Album of the Week

Ryan Adams has finally found a focused musical stride with the release of his tenth pseudo-solo album Cardinology. Pseudo-solo because this release is not a solo effort what-so-ever, as it is credited to Ryan Adams & the Cardinals, his beloved--and incredibly tight--backing band who started recording with Adams back in 2005 on both Cold Roses and Jacksonville City Nights albums, and then again in 2007 on his Easy Tiger LP and Follow The Lights EP. In recent interviews, the notoriously rebellious alt-country singer-songwriter too often known more for his drinking, drugging and erratic behavior than his music is adamant that his solo days are behind him. He's a band man from here on out and by the sounds of Cardinology, this new camaraderie coupled with Adams' recent sobriety suits him well.

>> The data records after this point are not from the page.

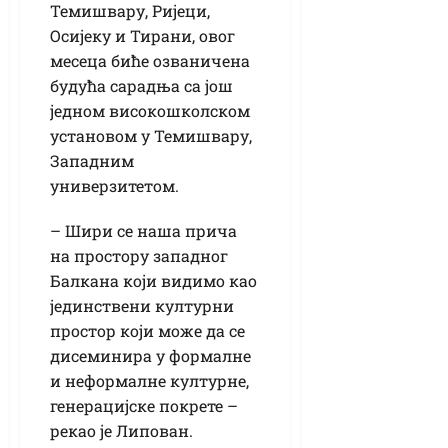
Темишвару, Ријеци,
Осијеку и Тирани, овог
месеца биће озваничена
будућа сарадња са још
једном високошколском
установом у Темишвару,
Западним
универзитетом.
– Шири се наша прича
на простору западног
Балкана који видимо као
јединствени културни
простор који може да се
дисеминира у формалне
и неформалне културне,
генерацијске покрете –
рекао је Липован.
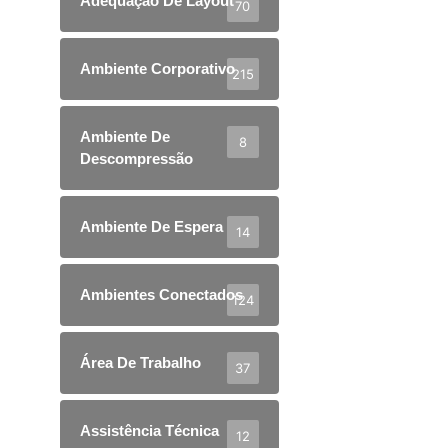
Adequação De Layout
70
Ambiente Corporativo
215
Ambiente De
8
Descompressão
Ambiente De Espera
14
Ambientes Conectados
124
Área De Trabalho
37
Assistência Técnica
12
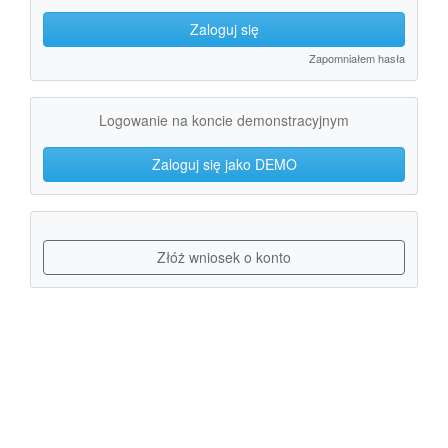
Zaloguj się
Zapomniałem hasła
Logowanie na koncie demonstracyjnym
Zaloguj się jako DEMO
Złóż wniosek o konto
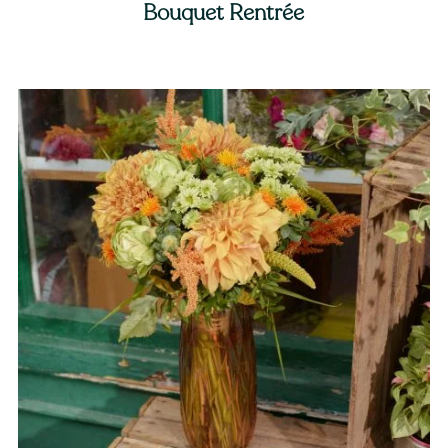
Bouquet Rentrée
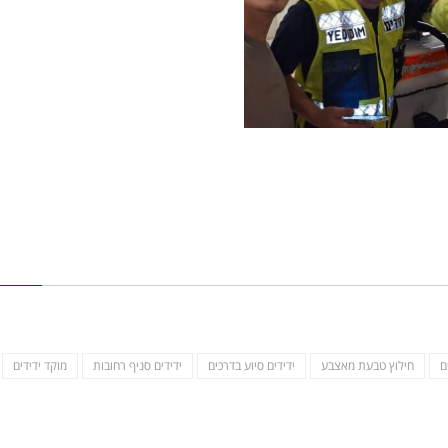
ם
חילוץ טבעת מאצבע
ידידים סיוע בדרכים
ידידים סניף רחובות
מוקד ידידים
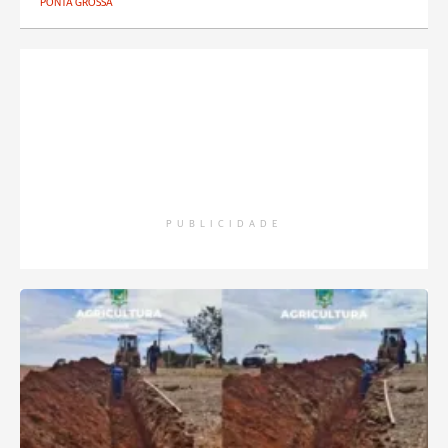
PONTA GROSSA
PUBLICIDADE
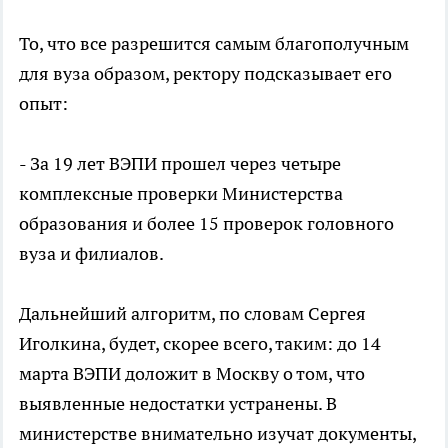
То, что все разрешится самым благополучным
для вуза образом, ректору подсказывает его
опыт:
- За 19 лет ВЭПИ прошел через четыре
комплексные проверки Министерства
образования и более 15 проверок головного
вуза и филиалов.
Дальнейший алгоритм, по словам Сергея
Иголкина, будет, скорее всего, таким: до 14
марта ВЭПИ доложит в Москву о том, что
выявленные недостатки устранены. В
министерстве внимательно изучат документы,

What hasn't changed in Adams' music is his knack for sentimentality ("Crossed Out Name" and "Evergreen" being two prime examples) and more so than that, the willingness to time and time again don his heart on his sleeve with lyrics that so often speak of heartache, love lost and pain as the human condition. With the exception of the album's only real rockin' track "Magick," Cardinology is a mostly contemplative and mellow affair.

You also have to hand it to the Cardinals for their musical dexterity. Though it's safe to categorize Cardinology under the genre of country rock (the guitar solo in "Like Yesterday" sounds an awful lot like the Allman Brothers' "Blue Sky") due to the omnipresence of electric and acoustic guitars interwoven with the slide guitar on most tracks, they stray from this comfort zone with surprising agility. Case in point, "Fix It," the first single and best stand-alone song from the album shows no signs of country twang, instead delivering a soulful guitar groove behind Adams' pleading lyrics to a past lover for a reprieve from senseless heartache. The band flips the switch back to rock riffs with "Go Easy," another ode to past lovers, but with Adams taking a softer approach to the demise of a doomed relationship by stating, "I love you still, and I always will." Pure heart on sleeve declarations.

"Born Into A Light" is the uplifting debut track on Cardinology that finds Adams harmonizing about "faith and hope, and all the strength to cope," surely inspired by the younger darker days behind him now. Darker days that again find themselves front and center on the album's quiet closer, "Stop." Backed by piano, strings and little else, Adams' voice shakes on this sleeping beauty as he speaks plainly and freely to his time spent in rehab fighting inner demons.

Prolific is a word often associated with Adam's writing--songwriting, blogging, authoring, etc.--as it seems he has a bottomless well of words to cull from within and push forth into the world with no regard for whether anyone is actually interested in hearing his musings or not. Over the last eight years of his career, Adams has released ten albums, three in 2005 alone, to drastically different critical acclaim and disdain. He falls amongst that list of brilliant artists who are either loved or hated, with middle grounders being scarce in the mix. Cardinology might not convert the non-believers, but the middle-of-the-roaders out there may find themselves wooed by Adams' unwavering knack for powerful songwriting, his new found humility and that band of killer musicians known as the Cardinals who seamlessly pull it all together.